By Louisa Lim
2003/12/19
BBC, Xinjiang
Liu Guizhen is digging a ditch for irrigation along a barren stretch of road, quite literally developing China's west. Hundreds of Chinese migrants, mainly poor farmers like him, arrive every day in Xinjiang in the far west of the country.
For the last three years, China has poured billions of dollars into a campaign to redevelop its poorer western provinces.
But who has been benefiting from this program?
Liu Guizhen said traveling 3,000km to find work was a question of survival. "Developing the west is about making money to put food in our mouths," he said. "We'll go wherever there's good money to be made."
In the eyes of the authorities, raising living standards in Xinjiang could also serve to dilute any separatist impulses within the local Uyghur Muslim population.
And there is no doubt that the new arrivals are transforming the landscape.
Boom cities are springing up in the parched desert with all the trappings of modernity - wide roads, swanky apartment blocks, even traffic jams. A sure sign of growing prosperity, but for whom?
One sign of an economic shift can be seen in Erdaoqiao market in Xinjiang's provincial capital, Urumqi.
It is a modern building packed with stalls selling inlaid knives, camel-hair carpets, embroidered hats - all traditional products in the region.
It used to be an open-air bazaar mainly run by locals. But development led to a new building, the rents went up and many Uyghurs were literally priced out of the market.

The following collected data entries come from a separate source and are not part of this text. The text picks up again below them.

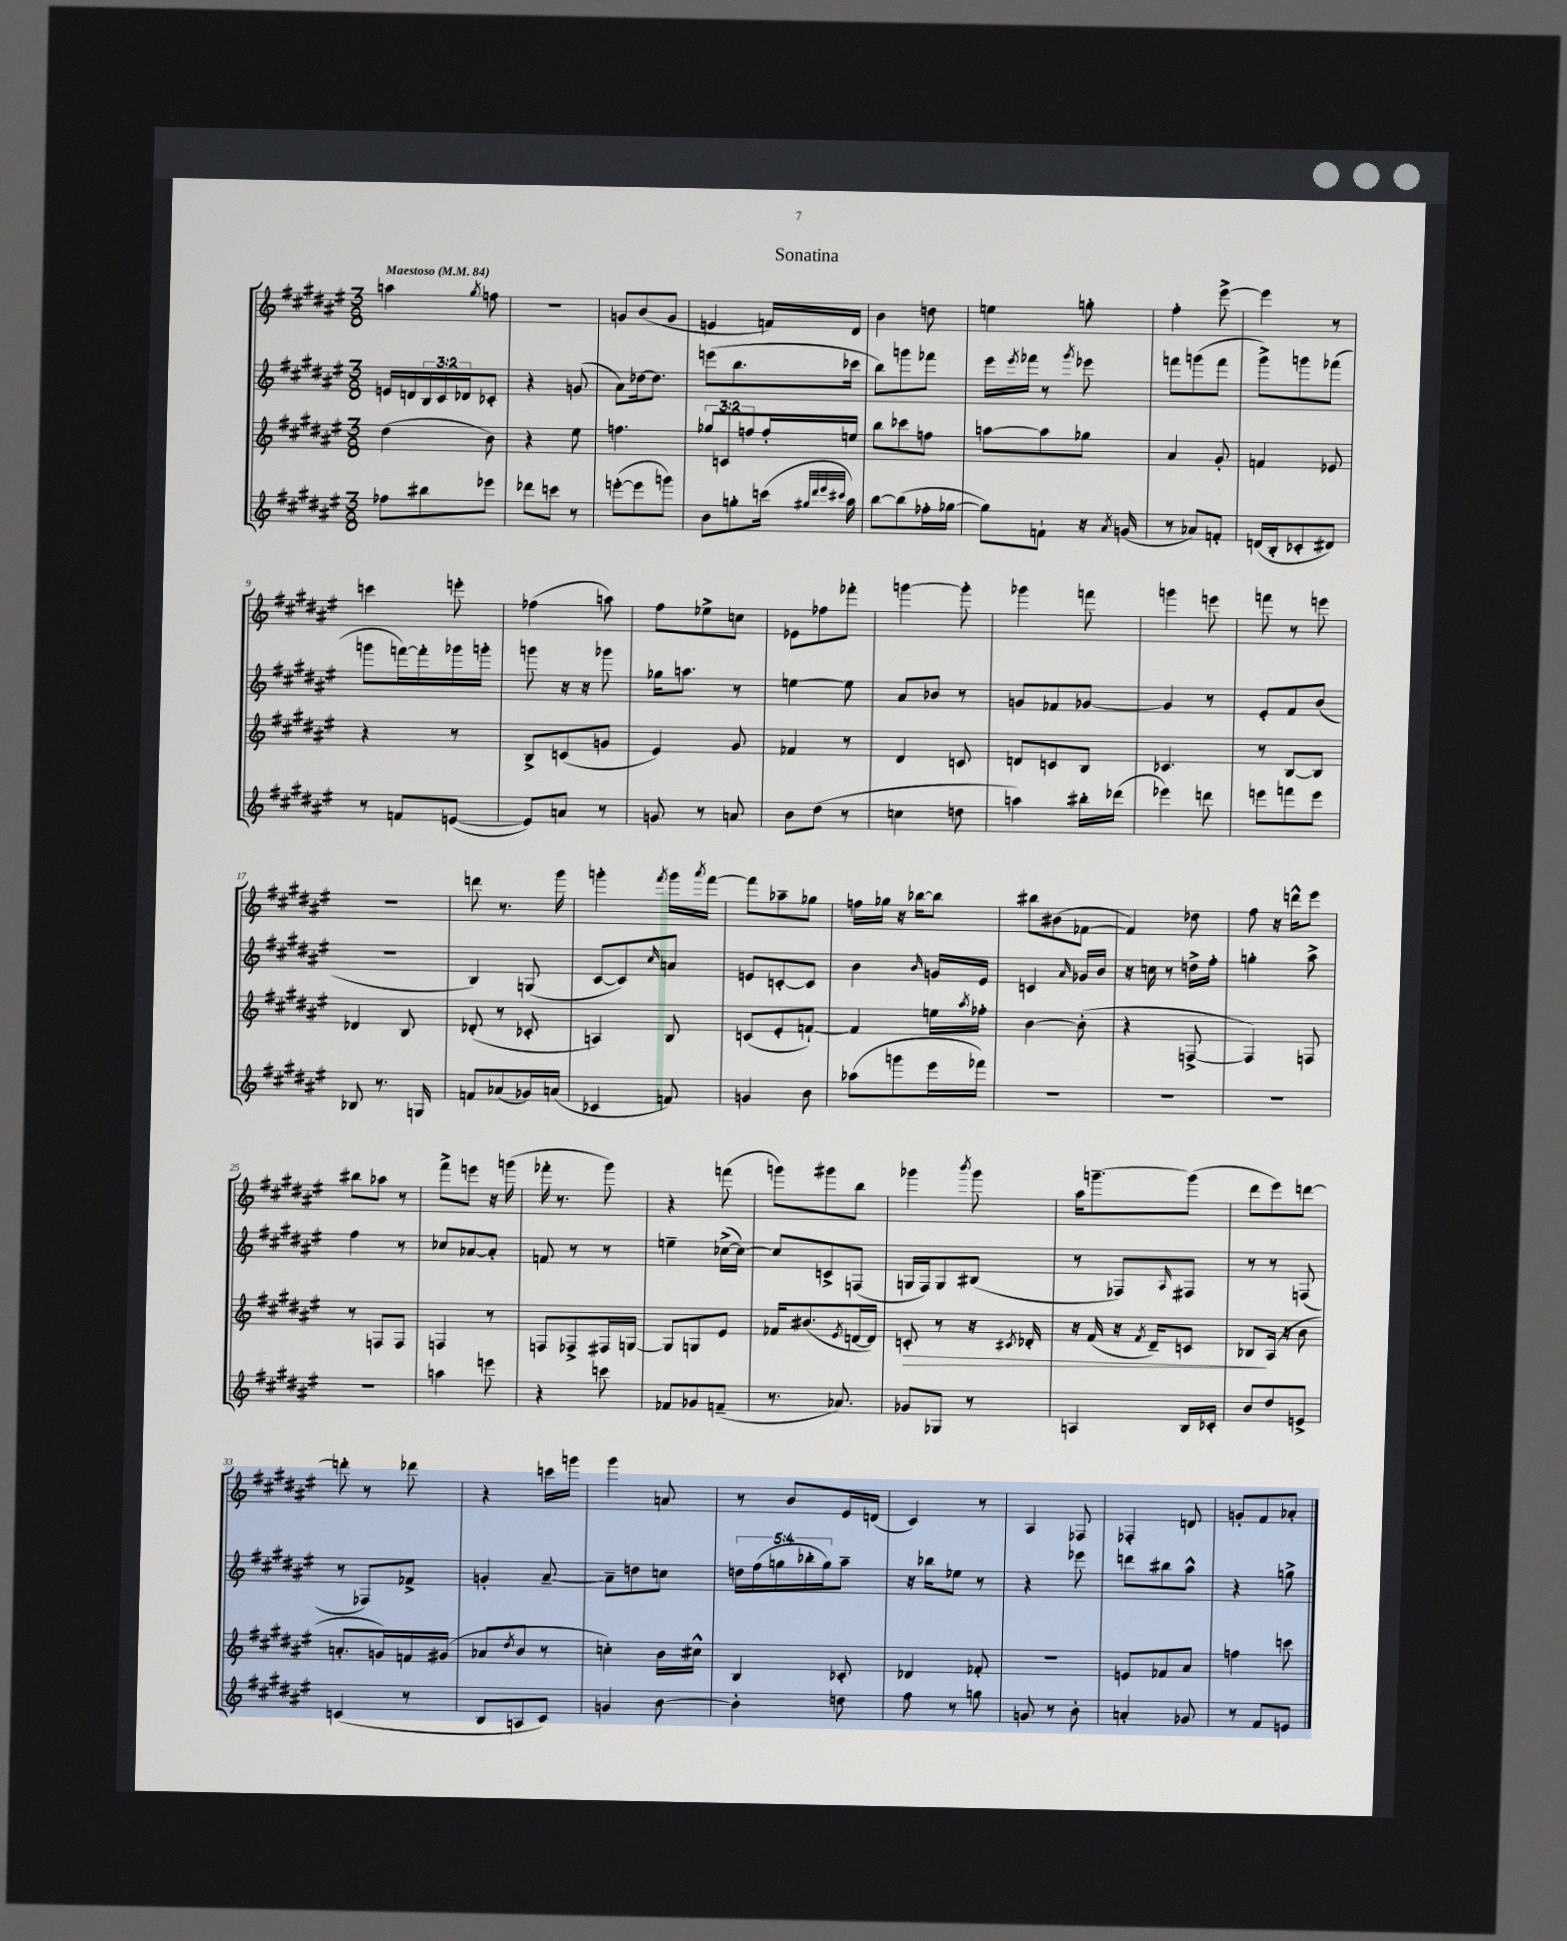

**kern	**kern	**kern	**kern
*staff4	*staff3	*staff2	*staff1
*clefG2	*clefG2	*clefG2	*clefG2
*k[f#c#g#d#a#e#]	*k[f#c#g#d#a#e#]	*k[f#c#g#d#a#e#]	*k[f#c#g#d#a#e#]
*M3/8	*M3/8	*M3/8	*M3/8
*MM84	*MM84	*MM84	*MM84
8ff-	(4dd#	16e	4aa
.	.	16d	.
8bb#	.	24B	.
.	.	24c#	.
.	.	24d-	.
.	.	.	8qgg#
8eee-	8b)	8c-'	8ff
=	=	=	=
8ddd-	4r	4r	4.r
8ccc	.	.	.
8r	8ee#	(8g	.
=	=	=	=
([8eee'	4.ff	8a#)	8g
8eee]	.	[16dd-	(8b
.	.	8.dd-]	.
8ggg)	.	.	8g
=	=	=	=
8b	12gg-	(8eee	4e
.	12c	.	.
8gg'	.	8.bb	.
.	12ff	.	.
(16ccc	16ff'	.	16f)
32qqgg#	.	.	.
32qqddd#	.	.	.
32qqeee#	.	.	.
32qqccc#	.	.	.
16aa#)	16ee	16ccc-	16d#
=	=	=	=
[8bb	8bb	8bb)	4b
(8bb]	8ccc-	8ggg	.
16ff-'	8ff	8fff-	8dd
[16gg-	.	.	.
=	=	=	=
8gg-])	[8aa	16eee#	4ee
.	.	8qeee#	.
.	.	16fff-	.
8f`	8aa]	8r	.
.	.	8qggg#	.
16r	8gg-	8eee-	8gg'
8qa#	.	.	.
(16g	.	.	.
=	=	=	=
8r	4a#	8fff	4ff#'
8a-)	.	(8ggg	.
8f'	8g#'	8fff	[8eee#^
=	=	=	=
(16d	4f	8ggg#^)	4eee#]
16B'	.	.	.
8c-'	.	8ggg	.
8d#)	8e-	(8fff-	8r
=	=	=	=
8r	4r	8ggg	4ccc
8f	.	[16fff)	.
.	.	16fff']	.
([8e	8r	16ggg-	8eee'
.	.	16ggg'	.
=	=	=	=
8e])	8B^	8ggg	(4ff-
8a	(8c	16r	.
.	.	16r	.
8r	8g	8ggg-	8aa)
=	=	=	=
8g	4e#)	16gg-	8ff#
.	.	8.aa	.
8r	.	.	8ee-^
8a	8g#	8r	8cc
=	=	=	=
8b	4f-	[4ee	8e-
(8dd#	.	.	8ff-
8r	8r	8ee]	8fff-'
=	=	=	=
4cc	4d#	8a#	[4ggg
.	.	8b-	.
8dd	8c	8r	8ggg']
=	=	=	=
4aa)	8d	8g	4ggg-
.	8c	8f-	.
16bb#'	8B	[8g-	8fff
(16ddd-	.	.	.
=	=	=	=
4eee-)	4.c-	4g-]	4ggg
8ddd	.	8r	8eee
=	=	=	=
8eee	8r	8e#'	8fff
8fff	[8B	8f#	8r
8eee	8B]	(8b	8eee
=	=	=	=
8B-	4d-	4.r	4.r
8.r	.	.	.
.	8B	.	.
16G	.	.	.
=	=	=	=
8f	(8d-'	4B)	8ddd
(8a-	8r	.	8.r
16g-)	8c-'	(8G	.
(16a	.	.	16ggg#
=	=	=	=
4c-	4A)	[8c#	4ggg'
.	.	8c#])	.
.	.	16qqcc#	8qfff#
8f)	8B	8a	16ggg
.	.	.	8qaaa#
.	.	.	[16fff#
=	=	=	=
4g	(8c	8e	8fff#]
.	8e#'	[8c'	8aa-~
8b	[8f`)	8c]	8gg-
=	=	=	=
(8aa-	4f]	4b	16ff
.	.	.	16gg-
8ggg	.	.	16r
.	.	.	[16bb-
.	.	16qqb	.
16eee#	16ee	16g	8bb-]
.	8qaa#	.	.
16fff-)	16ff-'	16e#	.
=	=	=	=
4.r	[4b	4c	8bb#
.	.	.	(8b#
.	.	16qqa#	.
.	(8b']	16g-	[8f-
.	.	16b	.
=	=	=	=
4.r	4r	16r	4f-])
.	.	16cc	.
.	.	8r	.
.	[8F^	16dd^	8dd-
.	.	16ff#'	.
=	=	=	=
4.r	4F])	4gg'	8ff#
.	.	.	16r
.	.	.	16ddd^^
.	8F	8aa#^	8eee#
=	=	=	=
4.r	8r	4ff#	8bb#
.	8F	.	8aa-
.	8F	8r	8r
=	=	=	=
4aa	4F	8cc-	8fff#^
.	.	[8a-	8eee
8eee	8r	8a-']	16r
.	.	.	(16ggg
=	=	=	=
4r	8F	8f	16fff-'
.	.	.	8.r
.	8F-^	8r	.
8ccc	16F#	8r	8ggg#)
.	[16G	.	.
=	=	=	=
8f-	8G]	4ee~	4r
8g-	8G	.	.
(8f~	8e#	([16cc-^	(8fff
.	.	16cc-_)	.
=	=	=	=
8.r	16f-	8cc-]	8ggg)
.	(8.b#	.	.
.	.	8c^	8ggg#
8.a-)	.	.	.
.	8qe#	.	.
.	[16d	(8F	8bb
.	16d])	.	.
=	=	=	=
8g-	8c'	16G	4ggg-
.	.	16F#)	.
8G-	8r	8G	.
.	.	.	8qbbb
8r	16r	(8B#	8ggg-
.	8qc#	.	.
.	16d-'	.	.
=	=	=	=
4A	16r	8r	16aa#
.	(16f#	.	[8.ggg~
.	16r	8F-)	.
.	8qf#	.	.
.	16d#~)	.	.
.	.	16qqA#	.
16B	8c	8F#	(8ggg]
16c-'	.	.	.
=	=	=	=
8b	8B-	8r	8ddd#
8dd#	(16A#	8r	8eee#)
.	16r	.	.
8e^	8b	(8F	[8ddd
=	=	=	=
(4c	8.a'	8r	8ddd']
.	.	8F-)	8r
.	16g)	.	.
8r	16f	8f-^	8ddd-
.	(16g#	.	.
=	=	=	=
8B	8a-	4g'	4r
.	8qdd#	.	.
8A	8b	.	.
8c#)	8r	[8a#~	16ccc
.	.	.	16ggg
=	=	=	=
4g	4cc')	8a#~]	4ggg#
.	.	8dd	.
[8b	16b	8cc	8a
.	16cc#^^	.	.
=	=	=	=
4b']	4B	20dd	8r
.	.	(20ff#	.
.	.	20gg	.
.	.	.	8b
.	.	20bb-'	.
.	.	20gg)	.
8dd	8c-'	8aa#~	16e#
.	.	.	(16d
=	=	=	=
8ff#	4d-	16r	4c#)
.	.	16bb-	.
8r	.	8ee-	.
8gg	8f-'	8r	8r
=	=	=	=
8g	4.r	4r	4A#
8r	.	.	.
8b'	.	8eee-	8F-
=	=	=	=
4a'	8e	8ddd	4F-'
.	8f-	8bb#	.
8g-	8a#	8aa#^^	8d
=	=	=	=
8r	4ff	4r	8g'
8f#	.	.	8f#
8e	8ccc	8gg^	8a-'
==	==	==	==
*-	*-	*-	*-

"It's too expensive," said one Uyghur hat seller, who has moved outside onto the pavement.
His new pitch, he said, would soon be turned into a car park and he did not know where he would go then.

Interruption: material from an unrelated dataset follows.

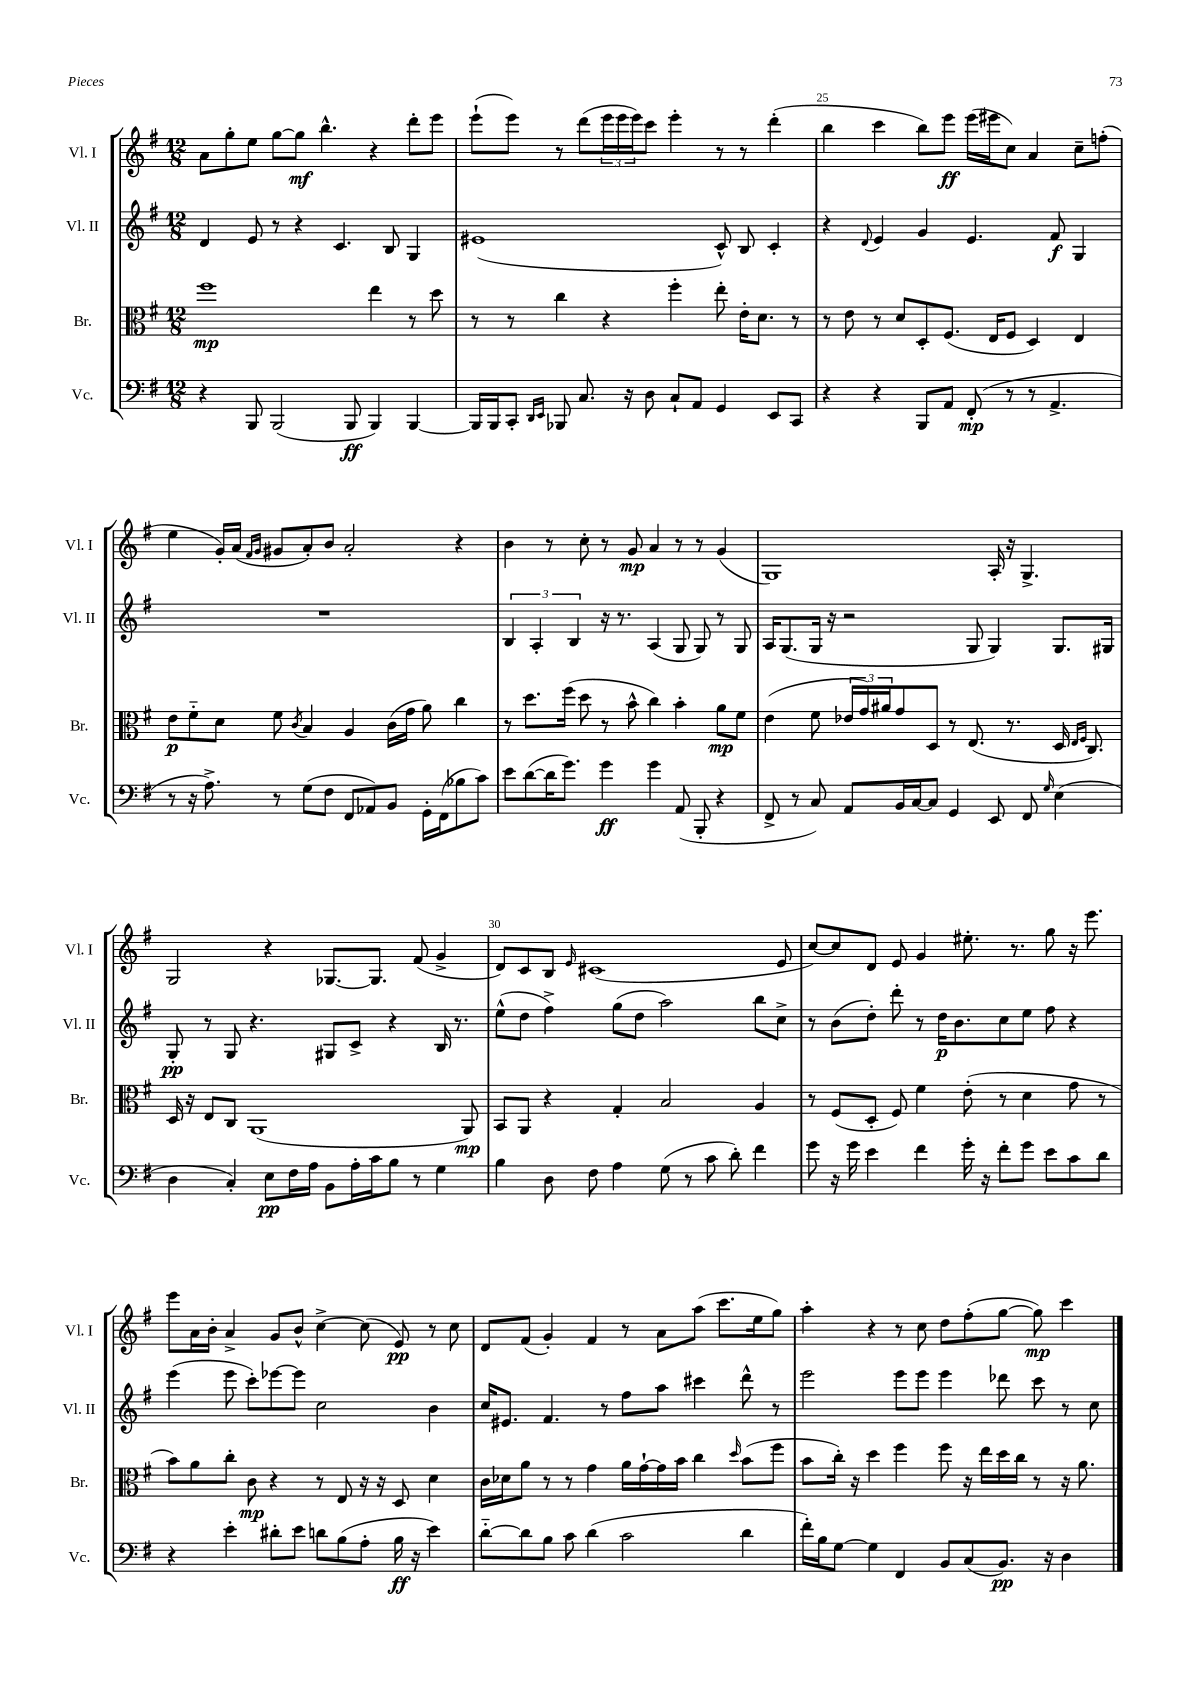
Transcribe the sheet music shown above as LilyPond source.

For many Uyghurs, this tale of economic marginalization is familiar.
Around 90% of Xinjiang's population were Uyghurs in 1949; now it is estimated that Uyghurs make up only about 45% of the population.
They are being supplanted as the dominant ethnic group, by Han settlers who see the windswept desert as a land of opportunity.
The Chinese Government is also staking its claim to the province's rich natural reserves, particularly its oil.
At exercise time at the Tazhong oil refinery in the middle of the Taklamakan desert, all the faces are Han Chinese.
According to Wang Lequan, the province's communist party secretary, Uyghurs simply do not have the skills for jobs like these.
"One common problem of the western region is that the education and cultural level of the people here is quite low," Mr. Wang said. "In Xinjiang, we lack the talent needed for modernization and advanced industry."
There is a language divide as well. Uyghurs speak a Turkic dialect; many of them speak little or no Chinese.
This means they are effectively disqualified from official jobs and it makes it harder for them to find employment within Chinese companies. That is also an argument for bringing in labor from outside the province.
But critics like Nicholas Becquelin from Human Rights in China said the government's developmental approach was accelerating the wealth disparity between the Chinese and minority Uyghurs.
"It's a top down approach to development, where the state decides what are the important projects like building railroads, roads, developing the oil exploitation of Xinjiang," he said.
"These are all major infrastructural programs that directly benefit the urban Chinese segment of the population. And there is nothing done seriously on poverty alleviation, rural development or minority empowerment in this program," he said.
No prospects
Seventy-year-old Etam Yusuf is an example of those who are being left behind.
He is selling his donkey cart because he cannot even afford to send his four children to school.
The Uyghur part of Urumqi where he lives is basically a slum, though it is not far from the glitzy new skyscrapers.
The roads are unpaved and there are heaps of rubbish everywhere; his house is made from earth, with sheep roaming the courtyard and all six family members sleeping in one room.
Nonetheless, he still thinks he is better off than others he knows.
"There are a lot of people without work here, really a lot," he said.
"There are graduates who have just left university but who still have no work."
And beggars are a common sight in Xinjiang, most of them Uyghurs. As they struggle to eke out a living, Uyghurs are becoming second-class citizens on their own soil.
Many Uyghurs fear that the influx of Chinese settlers, with their built-in advantages, is threatening Uyghur culture, their means of existence and ultimately their survival.